In 2015 werd de patiënt overwogen voor langdurige zuurstoftherapie, maar bloedgasanalyse op lucht toonde waterstofion 35 μmol⋅L-1, kooldioxidespanning 3,6 kPa en zuurstofspanning 14,6 kPa, baseovermaat -4,1 mEq⋅L-1, en bicarbonaat 19 mEq⋅L-1, met een zuurstofsaturatie van 97%. Als zodanig werd besloten dat hij het eigenlijk niet nodig had.
Figuur 9a) Röntgenfoto van de borstkas (2016) van de patiënt waarop gebieden van oude tbc-ziekte te zien zijn (pijl). b-d) Momentopnamen van de thorax CT waarop gebieden van duidelijke fibrose te zien zijn.
Het respiratoire team besloot de patiënt te blijven volgen, en de thoraxradiografie en CT te herhalen. Die werden herhaald in 2015 (figuur 10) en 2016 (figuur 11), maar toonden helaas significante veranderingen.
Figuur 10CT-scan, juni 2015. Er is een dikwandige holte in de linker apex op de plaats van de vorige bulla die de eerder genoteerde 1,5-cm zachte weefselknobbel incorporeert.
Figuur 11CT-scan met contrast, 2016. Een verdere toename van de cavitatie in de linker bovenzone met duidelijk gerelateerd emfyseem in de resterende linker onderkwab is te zien.
De eerdere caviterende laesie in de rechter onderkwab (figuur 12) werd een 10×15-mm spiculated nodule (figuur 13). Deze verschijnselen zouden een inflammatoir litteken of een langzaam groeiend bronchiaal carcinoom kunnen vertegenwoordigen.
Figuur 12CT-scan, juni 2105. Een caviterende laesie is te zien in de rechterkwab.
Figuur 13CT-scan, oktober 2016. De laesie is nu een gespiculeerde nodule geworden.
Een volledig bloedbeeld toonde hemoglobine 12,2 mmol⋅L-1, aantal witte bloedcellen 10, aantal bloedplaatjes 520 × 109 per L, C-reactief proteïne 54 g⋅L-1, en normale lever-, nier- en schildklierfunctietesten. De CT-scan toonde aan dat de knobbeltjes op de rechterlong apex en de prominente interstitiële markeringen in de gehele rechterlong niet waren veranderd. Zijn recente sputummonster toonde geen microben of AAFB, hoewel er in het verleden op een bepaald moment een AAFB-infectie was.
Op het einde van mei 2016 had de patiënt een electieve bronchoscopie die alleen inflammatoire celinfiltraten toonde en geen maligniteit. Laatste thoraxradiografie (figuur 14) toonde een onregelmatige focus van verhoogde dichtheid perifeer binnen de rechter middenzone, die ontstekingsremmend zou kunnen zijn of door een andere oorzaak.

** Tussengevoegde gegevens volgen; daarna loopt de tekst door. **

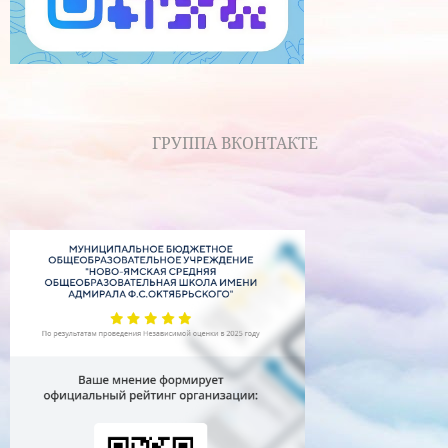
ГРУППА ВКОНТАКТЕ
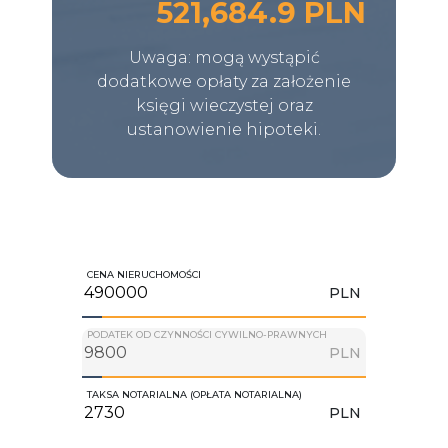
521,684.9 PLN
Uwaga: mogą wystąpić
dodatkowe opłaty za założenie
księgi wieczystej oraz
ustanowienie hipoteki.
CENA NIERUCHOMOŚCI
PLN
PODATEK OD CZYNNOŚCI CYWILNO-PRAWNYCH
PLN
TAKSA NOTARIALNA (OPŁATA NOTARIALNA)
PLN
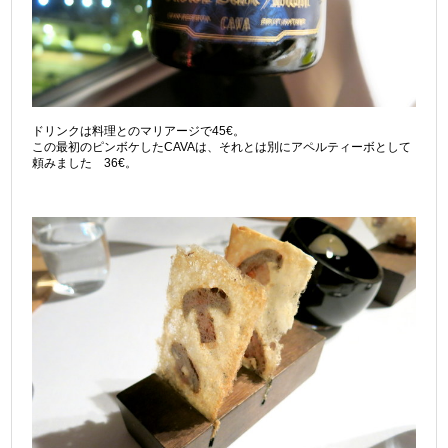
ドリンクは料理とのマリアージで45€。
この最初のピンボケしたCAVAは、それとは別にアペルティーボとして
頼みました 36€。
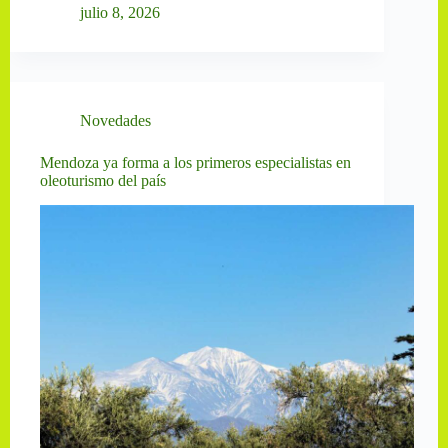
julio 8, 2026
Novedades
Mendoza ya forma a los primeros especialistas en
oleoturismo del país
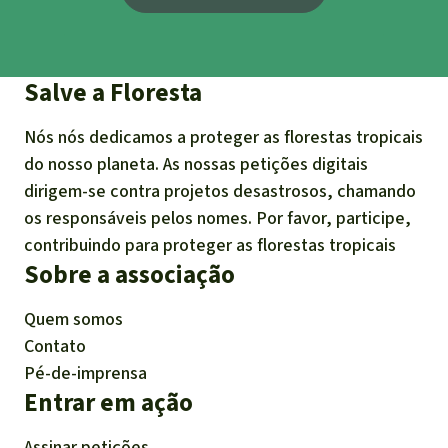
Salve a Floresta
Nós nós dedicamos a proteger as florestas tropicais
do nosso planeta. As nossas petições digitais
dirigem-se contra projetos desastrosos, chamando
os responsáveis pelos nomes. Por favor, participe,
contribuindo para proteger as florestas tropicais
Sobre a associação
Quem somos
Contato
Pé-de-imprensa
Entrar em ação
Assinar petições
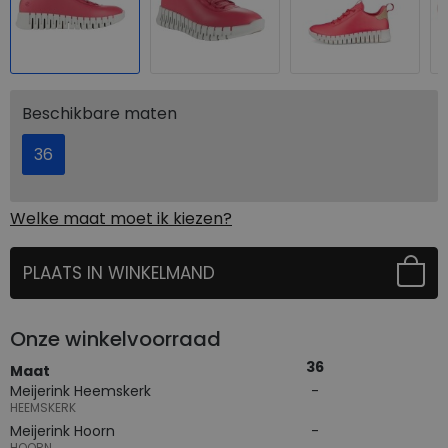
Beschikbare maten
36
Welke maat moet ik kiezen?
PLAATS IN WINKELMAND
SELECTEER EERST UW MAAT
Onze winkelvoorraad
36
Maat
Meijerink Heemskerk
HEEMSKERK
Meijerink Hoorn
HOORN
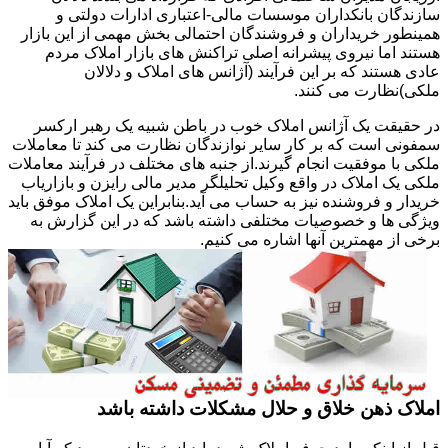
سازندگان بانکداران موسسات مالی-اعتباری ادارات دولتی و
همینطور خریداران و فروشندگان احتمالی بخش مهمی از این بازار
هستند اما نیروی پیشرانه اصلی تراکنش های بازار املاک مردم
عادی هستند که بر این فرآیند (آژانس های املاک و دلالان
ملکی)نظارت می کنند.
در حقیقت یک آژانس املاک خوب در باطن شبیه یک رهبر ارکسر
سمفونی است که بر کار سایر نوازندگان نظارت می کند تا معاملات
ملکی با موفقیت انجام گیرند.از جنبه های مختلف در فرآیند معاملات
ملکی یک املاک در واقع وکیل تحلیلگر مدیر مالی رایزن و بازاریاب
خریدار و فروشنده نیز به حساب می آید.بنابراین یک املاک موفق باید
ویژگی ها و خصوصیات مختلفی داشته باشد که در این گزارش به
برخی از مهمترین آنها اشاره می کنیم.
املاک ذهن خلاق و حلال مشکلات داشته باشد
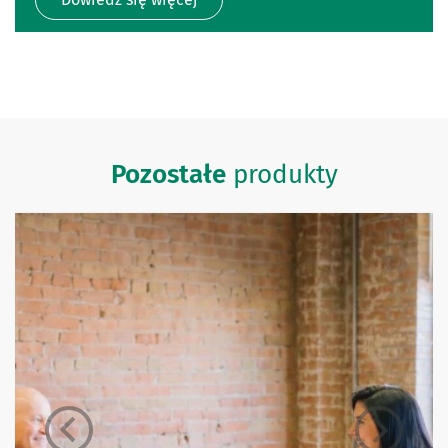
Pozostałe
produkty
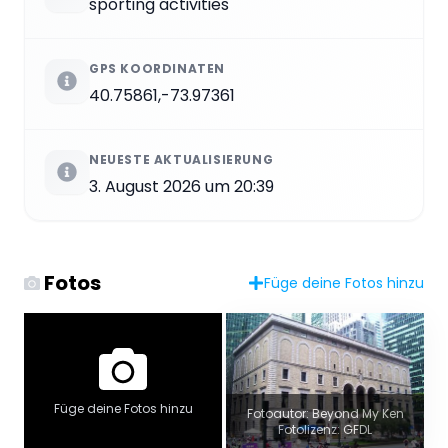
sporting activities
GPS KOORDINATEN
40.75861,-73.97361
NEUESTE AKTUALISIERUNG
3. August 2026 um 20:39
Fotos
Füge deine Fotos hinzu
Füge deine Fotos hinzu
Fotoautor: Beyond My Ken
Fotolizenz: GFDL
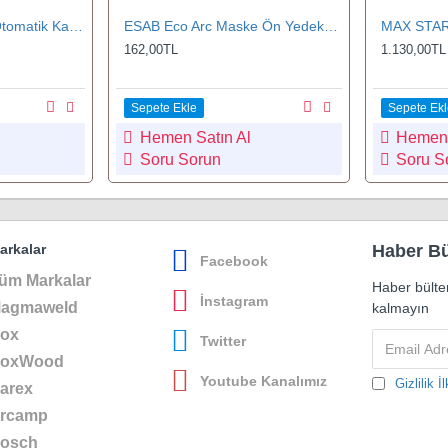
SACIT P950 Turbo Otomatik Kararan Kaynak Maskesi
ESAB Eco Arc Maske Ön Yedek Koruma Camı
162,00TL
1.130,00TL
Sepete Ekle
Sepete Ekl
Hemen Satın Al
Hemen 
Soru Sorun
Soru S
arkalar
Haber Bü
Facebook
üm Markalar
Haber bülte
İnstagram
agmaweld
kalmayın
ox
Twitter
oxWood
Youtube Kanalımız
Gizlilik İl
arex
rcamp
osch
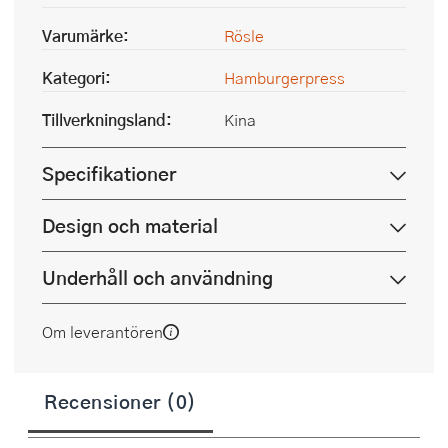
Varumärke:
Rösle
Kategori:
Hamburgerpress
Tillverkningsland:
Kina
Specifikationer
Design och material
Underhåll och användning
Om leverantören
Recensioner (0)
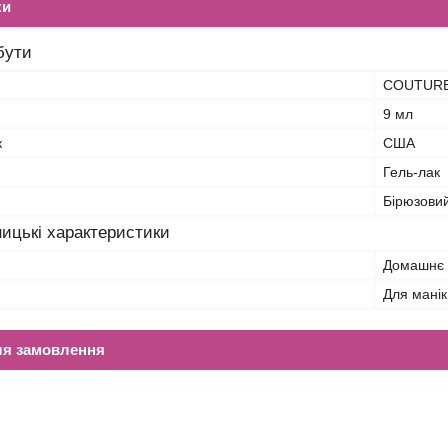
ки
бути
COUTUR
9 мл
к
США
Гель-лак
Бірюзови
ицькі характеристики
Домашнє 
Для манік
ля замовлення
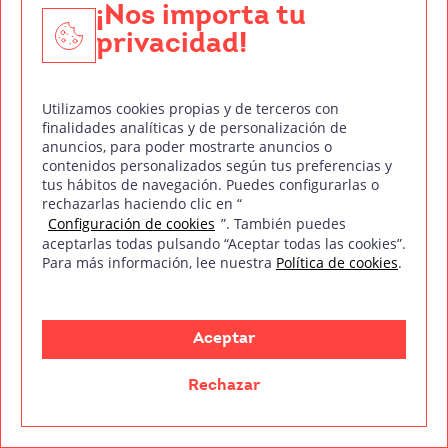
¡Nos importa tu
privacidad!
Utilizamos cookies propias y de terceros con
finalidades analíticas y de personalización de
anuncios, para poder mostrarte anuncios o
contenidos personalizados según tus preferencias y
Cerdita
tus hábitos de navegación. Puedes configurarlas o
rechazarlas haciendo clic en “
Este cortometraje es otro de los trabajos más
Configuración de cookies
”. También puedes
aceptarlas todas pulsando “Aceptar todas las cookies”.
destacados de Rita Noriega. Dirigido por Carlota
Para más información, lee nuestra
Política de cookies
.
Pereda, se alzó con el
Goya a mejor
cortometraje de ficción del 2019.
Aceptar
Para Cerdita, Rita Noriega hizo uso de planos
amplios con un recorrido perfecto y milimetrado.
Rechazar
Además, el color fue de nuevo uno de los
elementos más armoniosos del proyecto.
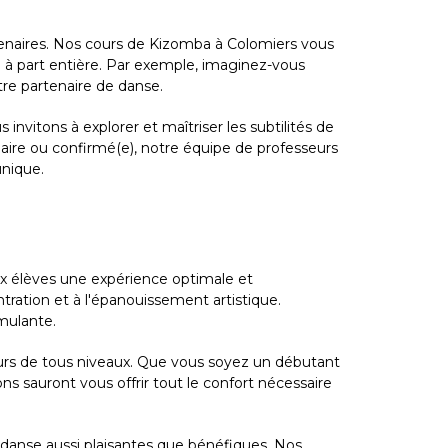
rtenaires. Nos cours de Kizomba à Colomiers vous
à part entière. Par exemple, imaginez-vous
tre partenaire de danse.
nvitons à explorer et maîtriser les subtilités de
aire ou confirmé(e), notre équipe de professeurs
unique.
ux élèves une expérience optimale et
ration et à l'épanouissement artistique.
mulante.
urs de tous niveaux. Que vous soyez un débutant
s sauront vous offrir tout le confort nécessaire
e danse aussi plaisantes que bénéfiques. Nos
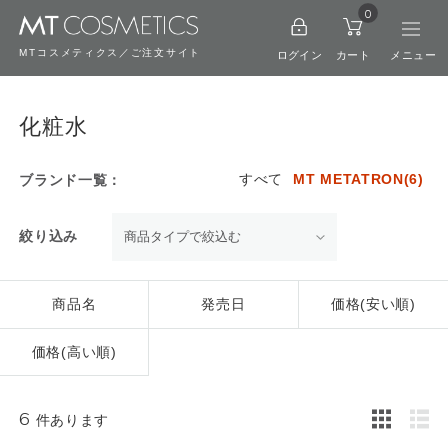
0
MTコスメティクス／ご注文サイト
ログイン
カート
化粧水
すべて
MT METATRON(6)
ブランド一覧：
絞り込み
商品名
発売日
価格(安い順)
価格(高い順)
6
件あります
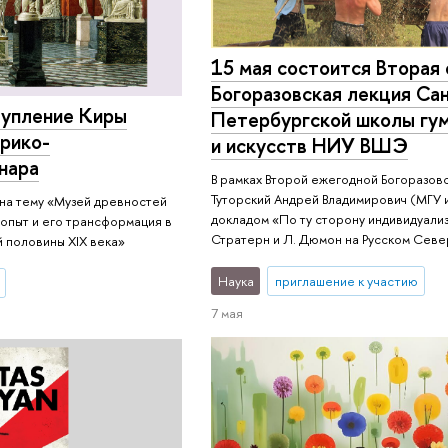
15 мая состоится Вторая
Богоразовская лекция Са
тупление Киры
Петербургской школы гум
орико-
и искусств НИУ ВШЭ
нара
В рамках Второй ежегодной Богоразовс
Туторский Андрей Владимирович (МГУ и
 на тему «Музей древностей
докладом «По ту сторону индивидуализ
 опыт и его трансформация в
Стратерн и Л. Дюмон на Русском Сев
 половины XIX века»
Наука
приглашение к участию
7 мая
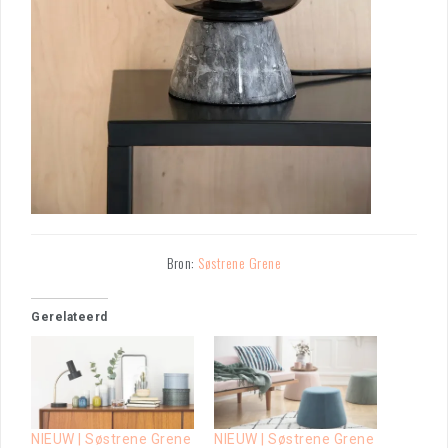
Bron:
Søstrene Grene
Gerelateerd
NIEUW | Søstrene Grene
NIEUW | Søstrene Grene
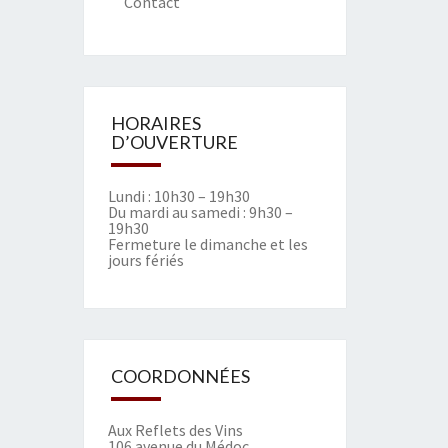
Contact
HORAIRES
D’OUVERTURE
Lundi : 10h30 – 19h30
Du mardi au samedi : 9h30 –
19h30
Fermeture le dimanche et les
jours fériés
COORDONNÉES
Aux Reflets des Vins
106 avenue du Médoc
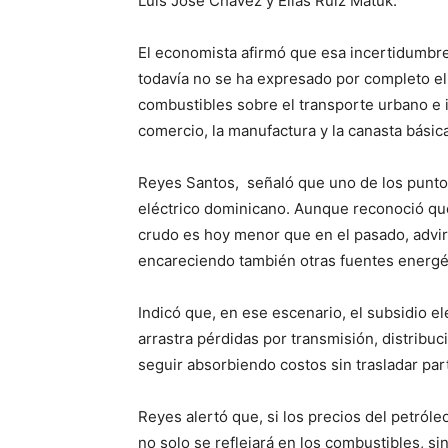
Luis José Chávez y Elías Ruiz Matuk.
El economista afirmó que esa incertidumbr
todavía no se ha expresado por completo e
combustibles sobre el transporte urbano e i
comercio, la manufactura y la canasta básica
Reyes Santos, señaló que uno de los punto
eléctrico dominicano. Aunque reconoció qu
crudo es hoy menor que en el pasado, advir
encareciendo también otras fuentes energét
Indicó que, en ese escenario, el subsidio e
arrastra pérdidas por transmisión, distribu
seguir absorbiendo costos sin trasladar part
Reyes alertó que, si los precios del petról
no solo se reflejará en los combustibles,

Figuur 14Laatste thoraxradiografie.
In april 2016 was de patiënt hyperthyroïde en had hij veel gewicht verloren; hij woog 49 kg. Zijn schildklierfunctie toonde vrij thyroxine 28 pmol⋅L-1, vrij triiodothyronine 8,6 pmol⋅L-1 en schildklierstimulerend hormoon <0,05 mU⋅L-1. Hij werd behandeld met carbimazol 20 mg eenmaal daags. Hij had een fijne-naald aspiratie van een van de kleine klieren aan de linkerkant van zijn hals die alleen ontsteking toonde en niets anders.